▶ **Exercise set**
(a) According to the Asiana Airlines news report, what was the group's debt-to-equity ratio at the end of 2018?
(b) Write the next part of the Asiana Airlines news report, starting after its final sentence.

All News 17:36 March 29, 2019

(ATTN: CHANGES headline; MOVES UP photo; ADDS details throughout)

SEOUL, March 29 (Yonhap) -- The chief of the Korea Development Bank has called on financially troubled Asiana Airlines Inc. to come up with a stricter self-help plan to "resolve market concerns and regain the confidence of investors," the state bank said Friday.

KDB Chairman Lee Dong-gull made the remark on Wednesday when he met Kumho Asiana Group Chairman Park Sam-koo to discuss the future of the airline-to-chemical conglomerate. On the same day, Park announced he will resign from all key posts at the business group to take responsibility for the recent controversy over an unfavorable audit report on the airline.

Park asked the KDB to do all it could to help Kumho Asiana stay afloat.

But exactly what he asked the state lender has not been disclosed.

The chairman not only quit his representative director post at Asiana Airlines Inc. but also his directorship at Kumho Industrial Co.

Kumho Asiana Group Chairman Park Sam-koo, who resigned on March 27, 2019 (Yonhap)

Kumho Asiana Group Chairman Park Sam-koo, who resigned on March 27, 2019 (Yonhap)

In response to Park's request, Lee said, "Top priority should be placed on restoring market confidence in the group and its large shareholders among others. Kumho Asiana needs to present measures that are sufficient to tackle the many challenges it is facing, according to the KDB.

Asiana Airlines signed a memorandum of understanding with the state lender in April last year to improve its financial status. It has focused on securing liquidity by selling the group's headquarters building and noncore assets, as well as issuing convertible bonds in the past year.

As a result, the group's debt-to-equity ratio fell to 364.3 percent at the end of 2018, down 30 percentage points from a year earlier. Its overall borrowings also decreased by 1.2 trillion won (US$1.05 billion) to 3.952 trillion won.

▶ **Extracted information**
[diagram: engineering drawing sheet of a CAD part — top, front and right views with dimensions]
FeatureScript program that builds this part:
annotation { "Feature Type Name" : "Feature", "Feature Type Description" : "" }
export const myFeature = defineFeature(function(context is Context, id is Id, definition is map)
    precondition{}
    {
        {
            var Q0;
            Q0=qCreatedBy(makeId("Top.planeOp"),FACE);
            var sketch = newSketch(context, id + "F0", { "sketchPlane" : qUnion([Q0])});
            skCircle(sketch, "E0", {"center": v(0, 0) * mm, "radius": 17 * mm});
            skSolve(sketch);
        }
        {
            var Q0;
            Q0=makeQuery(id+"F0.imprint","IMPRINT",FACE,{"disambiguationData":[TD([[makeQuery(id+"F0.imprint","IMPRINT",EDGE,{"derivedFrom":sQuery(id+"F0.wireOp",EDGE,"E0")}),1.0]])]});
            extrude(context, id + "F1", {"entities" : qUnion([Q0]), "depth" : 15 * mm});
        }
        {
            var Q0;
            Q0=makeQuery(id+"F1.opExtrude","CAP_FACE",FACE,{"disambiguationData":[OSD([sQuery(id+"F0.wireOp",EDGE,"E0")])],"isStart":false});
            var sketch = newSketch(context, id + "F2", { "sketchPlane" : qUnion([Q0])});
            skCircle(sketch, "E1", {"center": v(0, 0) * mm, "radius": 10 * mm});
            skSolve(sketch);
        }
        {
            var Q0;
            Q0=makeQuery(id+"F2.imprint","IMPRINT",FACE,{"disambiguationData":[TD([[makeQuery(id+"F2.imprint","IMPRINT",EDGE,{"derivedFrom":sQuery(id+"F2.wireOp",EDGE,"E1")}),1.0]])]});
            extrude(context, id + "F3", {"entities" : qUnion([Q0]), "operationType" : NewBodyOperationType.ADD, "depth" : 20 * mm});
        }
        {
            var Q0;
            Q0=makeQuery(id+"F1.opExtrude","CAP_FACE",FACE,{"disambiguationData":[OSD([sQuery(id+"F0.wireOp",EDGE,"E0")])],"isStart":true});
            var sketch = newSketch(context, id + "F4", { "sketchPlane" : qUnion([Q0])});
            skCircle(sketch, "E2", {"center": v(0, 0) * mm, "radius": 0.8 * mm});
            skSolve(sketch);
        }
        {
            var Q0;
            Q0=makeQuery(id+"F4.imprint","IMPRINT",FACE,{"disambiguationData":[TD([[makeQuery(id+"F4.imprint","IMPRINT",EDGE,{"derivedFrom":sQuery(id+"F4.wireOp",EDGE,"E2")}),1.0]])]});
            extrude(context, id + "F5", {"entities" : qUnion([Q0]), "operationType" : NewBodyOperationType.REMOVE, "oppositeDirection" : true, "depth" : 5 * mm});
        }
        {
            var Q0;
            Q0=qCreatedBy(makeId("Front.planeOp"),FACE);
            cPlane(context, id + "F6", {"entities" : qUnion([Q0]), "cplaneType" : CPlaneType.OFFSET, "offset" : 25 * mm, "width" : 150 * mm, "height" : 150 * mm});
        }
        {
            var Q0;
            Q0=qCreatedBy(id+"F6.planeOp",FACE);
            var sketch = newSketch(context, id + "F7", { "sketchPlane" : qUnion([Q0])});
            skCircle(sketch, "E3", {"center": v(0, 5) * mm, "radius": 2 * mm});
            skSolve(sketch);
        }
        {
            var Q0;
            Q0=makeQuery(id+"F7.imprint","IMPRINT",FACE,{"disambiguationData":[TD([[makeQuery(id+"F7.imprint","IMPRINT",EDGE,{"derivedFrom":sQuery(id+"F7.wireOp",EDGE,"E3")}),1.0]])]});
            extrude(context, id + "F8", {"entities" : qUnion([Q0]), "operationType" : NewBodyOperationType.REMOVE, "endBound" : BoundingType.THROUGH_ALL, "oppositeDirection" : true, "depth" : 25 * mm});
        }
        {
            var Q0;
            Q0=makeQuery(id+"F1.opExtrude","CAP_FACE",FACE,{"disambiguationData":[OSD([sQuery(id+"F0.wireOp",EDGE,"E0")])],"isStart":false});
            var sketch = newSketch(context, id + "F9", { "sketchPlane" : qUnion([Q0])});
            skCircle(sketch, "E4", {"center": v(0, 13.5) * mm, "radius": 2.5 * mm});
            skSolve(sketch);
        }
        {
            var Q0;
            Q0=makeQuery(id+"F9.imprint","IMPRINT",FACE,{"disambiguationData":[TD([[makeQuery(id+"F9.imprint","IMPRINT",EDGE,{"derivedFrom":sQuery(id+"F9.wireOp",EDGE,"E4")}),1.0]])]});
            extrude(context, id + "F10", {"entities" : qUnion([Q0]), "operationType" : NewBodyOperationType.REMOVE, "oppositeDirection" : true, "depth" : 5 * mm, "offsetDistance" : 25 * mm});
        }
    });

▶ **Numbered answers**
(a) 364.3 percent

(b)
On Tuesday, however, shares in Asiana Airlines plunged 15 percent after its auditor Samil PricewaterhouseCoopers issued a negative assessment of the company's financial status last week.

The auditor issued an "unqualified" assessment of Asiana's 2018 annual report after reviewing a revised annual report by the country's second-biggest airline after Korean Air Lines Co.

The view comes after the accounting firm delivered a negative "qualified" assessment to Asiana's original annual report Friday.

The term qualified means the auditor's auditing scope is limited, as the company's financial figures are not in accordance with generally accepted accounting standards.

Asiana currently owes 3.2 trillion won to financial institutions and has to repay 1 trillion won of the total this year.

Samil PricewaterhouseCoopers questioned the lack of transparency on provisions for leasing aircraft and the value of assets, as well as financial information for its budget carrier units: Air Seoul Inc. and Air Busan Co.

Analysts warned that a lack of reliability in Asiana's financial reports may restrict its access to capital markets and put it at a liquidity risk.